À propos du climat enfin, il est nécessaire de valoriser ce que l’on peut appeler des « négawatts », à savoir l’effort que nous faisons pour développer des moyens innovants destinés à réduire la consommation d’énergie.

M. Jean-Louis Bricout. Il y a un an, le Gouvernement lançait un processus de libération des énergies renouvelables par le biais d’un grand plan d’investissement de 6,5 milliards d’euros. Comment cela se traduit-il dans les faits ? Deux groupes de travail parmi les trois lancés depuis la première session de la présente législature ont rendu leurs recommandations. Celles du groupe sur la méthanisation font largement l’impasse sur la nécessité d’organiser le plus en amont possible la concertation avec les territoires concernés par des projets d’énergie renouvelable, ce qui va à rebours de ce qui est souvent préconisé et que nous soutenons. Quid par ailleurs des efforts budgétaires concrets qui doivent être réalisés pour aboutir à une France énergétique verte ? Le même groupe de travail propose le lancement d’un appel d’offres pour les projets de méthanisation avec injection atypique – sur quelle ligne budgétaire ? –, la mise en place d’un complément de rémunération pour les petites installations, la création par arrêté d’un tarif de rachat à guichet ouvert pour les installations de taille moyenne, de 500 kilowatts à un mégawatt ; il a également été annoncé que l’accès au crédit serait facilité pour la méthanisation agricole via la Banque publique d’investissement (BPI) – pouvez-vous nous préciser à quelle échéance ?

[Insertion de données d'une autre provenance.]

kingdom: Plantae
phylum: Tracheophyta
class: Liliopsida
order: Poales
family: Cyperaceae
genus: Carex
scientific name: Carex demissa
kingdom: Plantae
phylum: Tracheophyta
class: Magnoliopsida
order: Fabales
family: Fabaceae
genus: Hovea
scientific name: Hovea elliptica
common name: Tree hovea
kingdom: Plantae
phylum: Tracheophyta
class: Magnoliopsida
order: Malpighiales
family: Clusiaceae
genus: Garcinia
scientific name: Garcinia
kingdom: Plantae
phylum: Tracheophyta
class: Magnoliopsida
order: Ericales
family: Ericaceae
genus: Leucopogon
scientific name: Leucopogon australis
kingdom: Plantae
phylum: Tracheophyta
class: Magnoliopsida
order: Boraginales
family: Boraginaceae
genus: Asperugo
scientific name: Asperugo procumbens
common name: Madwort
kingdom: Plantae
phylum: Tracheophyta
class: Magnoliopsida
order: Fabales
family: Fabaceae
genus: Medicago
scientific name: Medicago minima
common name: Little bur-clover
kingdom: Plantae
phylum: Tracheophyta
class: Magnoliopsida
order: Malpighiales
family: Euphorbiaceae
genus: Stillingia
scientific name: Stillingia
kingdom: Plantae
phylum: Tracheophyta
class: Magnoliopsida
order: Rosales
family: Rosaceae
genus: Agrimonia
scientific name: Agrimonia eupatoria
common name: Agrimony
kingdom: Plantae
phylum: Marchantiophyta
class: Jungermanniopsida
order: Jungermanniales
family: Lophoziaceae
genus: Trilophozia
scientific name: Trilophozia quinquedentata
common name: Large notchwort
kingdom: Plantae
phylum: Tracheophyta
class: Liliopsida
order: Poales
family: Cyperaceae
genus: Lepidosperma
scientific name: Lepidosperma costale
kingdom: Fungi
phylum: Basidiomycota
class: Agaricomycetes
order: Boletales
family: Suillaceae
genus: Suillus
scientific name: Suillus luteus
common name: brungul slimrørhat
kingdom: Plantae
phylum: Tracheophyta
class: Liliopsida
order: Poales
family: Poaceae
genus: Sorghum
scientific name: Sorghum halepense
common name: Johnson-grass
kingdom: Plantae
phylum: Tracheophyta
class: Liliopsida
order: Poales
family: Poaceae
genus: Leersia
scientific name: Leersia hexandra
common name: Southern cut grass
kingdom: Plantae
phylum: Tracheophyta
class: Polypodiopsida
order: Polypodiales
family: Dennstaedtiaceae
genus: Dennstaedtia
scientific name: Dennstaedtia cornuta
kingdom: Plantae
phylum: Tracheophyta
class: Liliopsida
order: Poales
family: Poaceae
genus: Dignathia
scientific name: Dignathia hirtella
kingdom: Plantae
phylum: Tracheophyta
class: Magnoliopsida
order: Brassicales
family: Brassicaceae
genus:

Le groupe de travail éolien recommande quant à lui de systématiser les bonus dans les appels d’offres pour les projets qui favorisent le financement participatif avec des fonds provenant de financeurs locaux. Je souhaite savoir où nous en sommes. Ajoutons que l’éolien donne parfois lieu à des débats très agités, les projets en la matière se heurtant parfois à des projets touristiques. Des gens en viennent même à considérer que c’est une imposture. J’aimerais connaître votre avis sur la question.

Pour ce qui est de la solidarité, quid de la généralisation du chèque énergie ? En effet, 4 millions de ménages étaient susceptibles d’être directement concernés, ce qui représente un effort budgétaire de 600 millions d’euros. Selon les propos que vous avez tenus en octobre dernier, monsieur le secrétaire d’État, les chèques ont dû être envoyés fin mars : pour qui et pour quel montant ? Toujours à propos du chèque énergie, il existait auparavant les tarifs sociaux de l’énergie qui tenaient compte de la consommation des ménages. Aujourd’hui, le chèque énergie prend en compte les ressources et la composition du foyer, ce qui, en deux mots, crée une distorsion entre les gens du Nord et les gens du Sud. Je souhaite défendre un peu les gens du Nord : la facture d’énergie n’est pour eux pas tout à fait la même – alors que le chèque énergie est identique, où qu’on habite. Comptez-vous tirer les conséquences de cette différence ?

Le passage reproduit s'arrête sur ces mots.